* [Given text]
Re: AW: Running NAMD on Forge (CUDA)

From: Gianluca Interlandi (gianluca_at_u.washington.edu)
Date: Fri Jul 13 2012 - 01:35:49 CDT

Hi Norman,

> What value do you use for fullelectfequency??

The default. I haven't set it.

> How many GPUs are there per node in this cluster?

6

> What kind of interconnect?

Infiniband.

Here are all specs:

http://www.ncsa.illinois.edu/UserInfo/Resources/Hardware/DellNVIDIACluster/TechSummary/index.html

Thanks,

      Gianluca

> Norman Geist.
>
>> -----Ursprüngliche Nachricht-----
>> Von: owner-namd-l_at_ks.uiuc.edu [mailto:owner-namd-l_at_ks.uiuc.edu] Im
>> Auftrag von Gianluca Interlandi
>> Gesendet: Freitag, 13. Juli 2012 00:26
>> An: Aron Broom
>> Cc: NAMD list
>> Betreff: Re: namd-l: Running NAMD on Forge (CUDA)
>>
>> Yes, I was totally surprised, too. I also ran a non-CUDA job on Forge
>> using 16 CPUs. I got 0.122076 s/step, which is 16% slower than using
>> the 6
>> GPUs (0.1 s/step) and a bit slower than 0.10932 s/step that I get on
>> Trestles using 16 cores. This difference might be statistical
>> fluctuations
>> though (or configuration setup) since Forge and Trestles have the exact
>> same CPU, i.e., eight-core 2.4 GHz Magny-Cours.
>>
>> Yes, Forge also uses NVIDIA M2070.
>>>> I keep thinking of this guy here in Seattle who works for NVIDIA
>> downtown
>> and a few years ago he asked me: "How come you don't use CUDA?" Maybe
>> the
>> code still needs some optimization, and CPU manufacturers have been
>> doing
>> everything to catch up.
>>
>> Gianluca
>>
>> On Thu, 12 Jul 2012, Aron Broom wrote:
>>
>>> So your speed for 1 or 2 GPUs (based on what your sent) is about 1.7
>> ns/day, which
>>> seems decent given the system size.  I was getting 2.0 and 2.6 ns/day
>> for a 100k atom
>>> system with roughly those same parameters (and also 6-cpu cores), so
>> given a scaling
>>> of ~nlogn, I would expect to see ~1.5 to 2.0 ns/day for you.  So in
>> my mind, the
>>> speed you are getting with the GPUs isn't so surprising, it's that
>> you get such a
>>> good speed with only the CPUs that shocks me.  In my case I didn't
>> see speeds
>>> matching my 1 GPU until 48 CPU cores alone.  Seems like those Magny
>> Cours are pretty
>>> awesome.

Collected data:
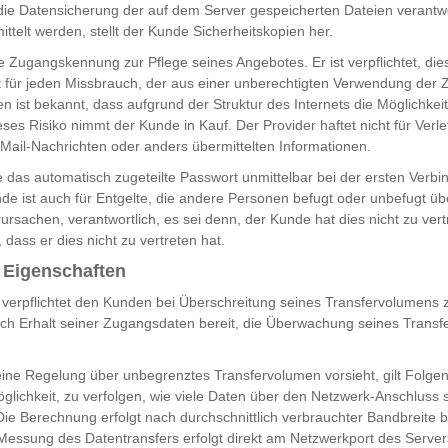
ür die Datensicherung der auf dem Server gespeicherten Dateien verantw
ttelt werden, stellt der Kunde Sicherheitskopien her.
 Zugangskennung zur Pflege seines Angebotes. Er ist verpflichtet, dies
t für jeden Missbrauch, der aus einer unberechtigten Verwendung de
n ist bekannt, dass aufgrund der Struktur des Internets die Möglichkeit
ses Risiko nimmt der Kunde in Kauf. Der Provider haftet nicht für Verl
E-Mail-Nachrichten oder anders übermittelten Informationen.
 das automatisch zugeteilte Passwort unmittelbar bei der ersten Verb
e ist auch für Entgelte, die andere Personen befugt oder unbefugt üb
sachen, verantwortlich, es sei denn, der Kunde hat dies nicht zu ve
 dass er dies nicht zu vertreten hat.
e Eigenschaften
ht verpflichtet den Kunden bei Überschreitung seines Transfervolumens 
ach Erhalt seiner Zugangsdaten bereit, die Überwachung seines Transf
eine Regelung über unbegrenztes Transfervolumen vorsieht, gilt Folge
glichkeit, zu verfolgen, wie viele Daten über den Netzwerk-Anschluss 
ie Berechnung erfolgt nach durchschnittlich verbrauchter Bandbreite 
 Messung des Datentransfers erfolgt direkt am Netzwerkport des Server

* [What to do]
• A. What CPU do Forge and Trestles share, according to the NAMD on Forge thread?
• B. Quote everything from "Re: AW: Running" down to "haven't set it." in the NAMD on Forge thread.

* [Answers to the problems]
• A. An eight-core 2.4 GHz Magny-Cours.

• B.
Re: AW: Running NAMD on Forge (CUDA)

From: Gianluca Interlandi (gianluca_at_u.washington.edu)
Date: Fri Jul 13 2012 - 01:35:49 CDT

Hi Norman,

> What value do you use for fullelectfequency??

The default. I haven't set it.